Although he was born in New Mexico, Anzaldua was raised in South Texas, where his father’s family has lived for generations. It was there that he learned what it meant to be a Mexican American and what kind of discrimination he could face, such as lower-paying jobs or the slow track in school. Not surprisingly, his experiences only served as motivation, and after a stint at the Air Force Academy, Anzaldua wound up at Brown University majoring in Latin American studies. From there it was PhD studies and a senior editor position at the Center for US Mexican Studies at the University of California-San Diego. That is, until a chance meeting with a Ralph Reisner, a visiting fellow who also happened to be a lawyer, changed everything.
“In publishing, I thought I’d have a voice on questions of economic development and social progress in Latin America, but it wasn’t happening,” Anzaldua says. “Ralph suggested I become a lawyer and work on what was important to me through the law.”
That’s exactly what he did. After graduating from Harvard Law School, Anzaldua was offered a job at Cleary, Gottlieb Steen & Hamilton LLP, a white-shoe New York law firm. His first job: advising the Kuwaiti government, then in exile, on acquiring the goods and services needed to liberate the country from the invading Iraqi army.
It was during his time at Cleary, Gottlieb that Anzaldua first became passionate about encouraging diversity in his profession. Indeed, his tenure as chairperson of that firm’s diversity committee led to his interest in establishing a similar group at The Hartford. “We want to be sure that everyone—women, people of color, Latinos, Asians, everybody—is valued for their contributions,” he says.
In addition to striving for diversity in its own legal ranks, the committee is also involved in giving back to its hometown community of Hartford, Connecticut. Sponsoring dinners at homeless shelters and participating in the Junior Achievement program, in which company attorneys teach classes at inner-city high schools, are just two of its numerous activities. “There are many opportunities to promote diversity in our community, both internally and externally,” Anzaldua says. “The best way to function as a committee is to make sure we seek out those opportunities.”
Participating in Call to Action is another of those opportunities.
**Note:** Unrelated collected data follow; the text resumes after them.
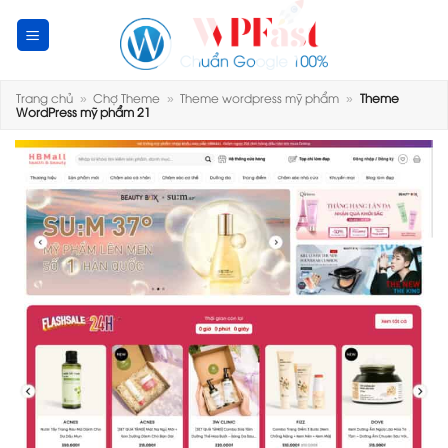
Skip
to
content
Trang chủ
»
Chợ Theme
»
Theme wordpress mỹ phẩm
»
Theme
WordPress mỹ phẩm 21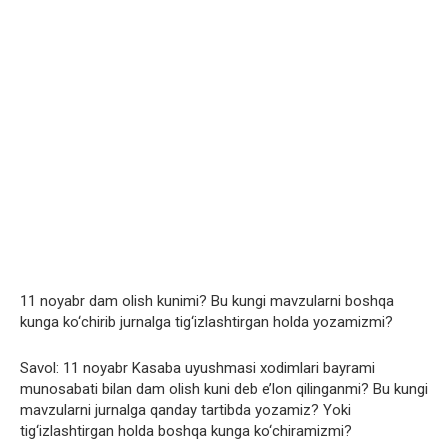
11 noyabr dam olish kunimi? Bu kungi mavzularni boshqa
kunga ko‘chirib jurnalga tig‘izlashtirgan holda yozamizmi?
Savol: 11 noyabr Kasaba uyushmasi xodimlari bayrami
munosabati bilan dam olish kuni deb e’lon qilinganmi? Bu kungi
mavzularni jurnalga qanday tartibda yozamiz? Yoki
tig‘izlashtirgan holda boshqa kunga ko‘chiramizmi?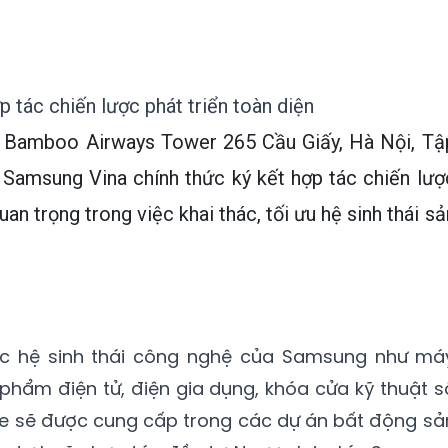
tác chiến lược phát triển toàn diện
hà Bamboo Airways Tower 265 Cầu Giấy, Hà Nội, Tậ
 Samsung Vina chính thức ký kết hợp tác chiến lượ
uan trọng trong việc khai thác, tối ưu hệ sinh thái sả
c hệ sinh thái công nghệ của Samsung như má
 phẩm điện tử, điện gia dụng, khóa cửa kỹ thuật s
e sẽ được cung cấp trong các dự án bất động sả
Begun in the late 1990s by the then-general counsel at Sara Lee Corp., Call to Action is an effort to direct outside counsel to corporations to pay attention to diversity in their ranks. It’s a great idea, according to Anzaldua, but one that has devolved largely into lip service. “Most firms try not to embarrass themselves by not having their staff be devoid of minorities,” he says. “But, it hasn’t done much to change how the legal profession looks.”
Until now, that is. In an innovative twist, The Hartford has joined other corporate leaders on diversity issues by asking outside firms to have diverse lawyers work on its own projects and cases. That way, Anzaldua points out, he and other attorneys at the company can both teach and mentor the younger lawyers, while helping to advance their careers.
“There are many more diverse associates than partners,” he says. “So we’re kind of shepherding careers along a bit and helping develop talent in law firms, with a view toward one day having them become partners.”